_Problems to work on_
A. In the methodology notes, rewrite the section starting at "Natural ecosystems conversion risk (ha)" and ending at "(unitless) * Production_commodity) / Sum(Production_commodity)", replacing "Production_commodity" with "Commodity_production".
B. According to the methodology notes, what number are the carbon emissions multiplied by to give the data in tCO2e?

_Document passage_
# Review methodology for the deforestation and carbon equations:
# Include new indicators:

### UPDATED DEFORESTATION AND CLIMATE RISK FORMULAS:

Deforestation risk:

    Deforestation risk (ha) = Idef(unitless) * Ilanduse(ha) =>
    
    where:
    
        
        
        I def (unitless) = Sum(Buffered_deforestation_per_ha_human_land_use * Production_commodity) / Sum(Production_commodity)
        
        Ilanduse (ha) = Sum(harvest_area_in_georegion)/sum(production_in_georegion) * Purchased_volume
    

Carbon risk:

    Carbon risk (tco2e) = Icarbonemissions (tco2e/ha) * Ilanduse(ha) =>
    
    where:
        
        Icarbonemissions (tco2e/ha) = Sum(Buffered_carbon_emissions_per_ha_human_land_use * 3.66 * Production_commodity) / Sum(Production_commodity)
        
        Ilanduse (ha) = Sum(harvest_area_in_georegion)/sum(production_in_georegion) * Purchased_volume
        
NOTE: Multiply the carbon emissions times 3.66 to get the datain TCO2e

        
### NEW INDICATORS:

Water quality:

    Water_quality (Mm3/yr) =  GWF (m3/t) * Purchase volume (t) /1000


Natural ecosystems conversion risk:


    Natural ecosystems conversion risk (ha) = Inaturalconversionrisk (uniteless) * Ilanduse(ha) =>
    
    where:
        
        Inaturalconversionrisk (uniteless) = Sum(Natural ecosystems conversion risk per hectare of land use (unitless) * Production_commodity) / Sum(Production_commodity)

(Chart comprehension data)

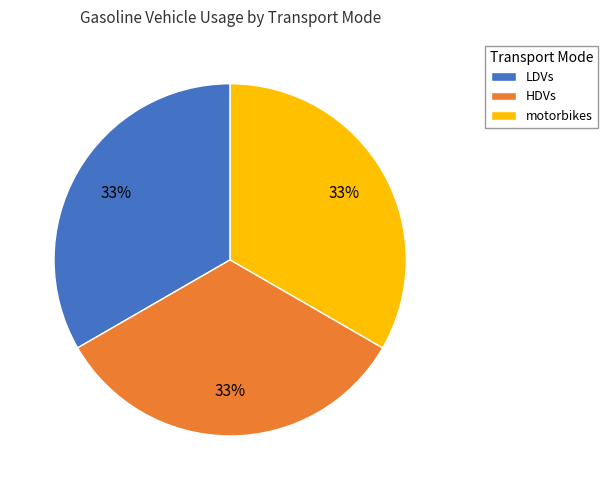

True or false: LDVs accounts for 33% of the total.

True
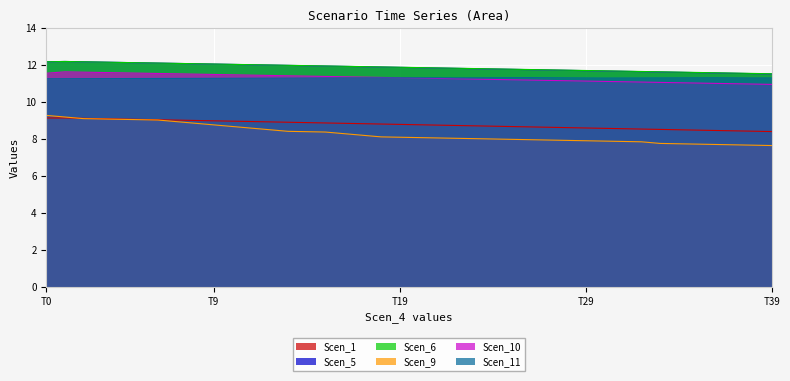

True or false: Scen_10 and Scen_6 intersect in this chart.

False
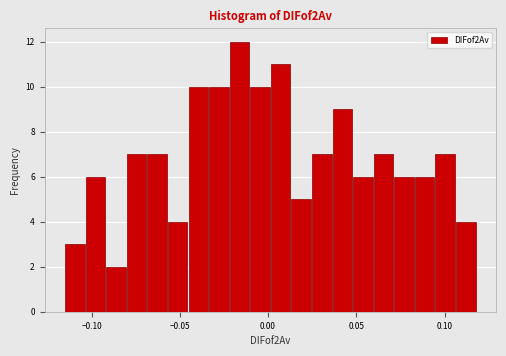

Read against the x-axis, roughly where is the centre of the tallest bar?

-0.015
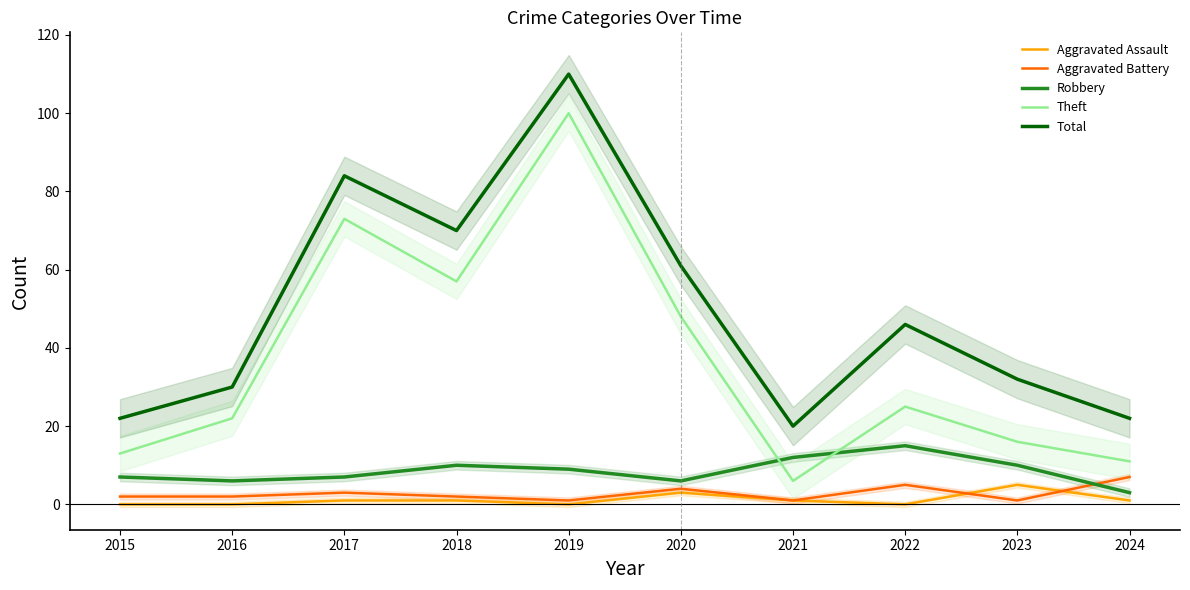

Which category has the lowest value across all series?

2015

_Answers below_
A.
Natural ecosystems conversion risk (ha) = Inaturalconversionrisk (uniteless) * Ilanduse(ha) =>
    
    where:
        
        Inaturalconversionrisk (uniteless) = Sum(Natural ecosystems conversion risk per hectare of land use (unitless) * Commodity_production) / Sum(Commodity_production)

B. 3.66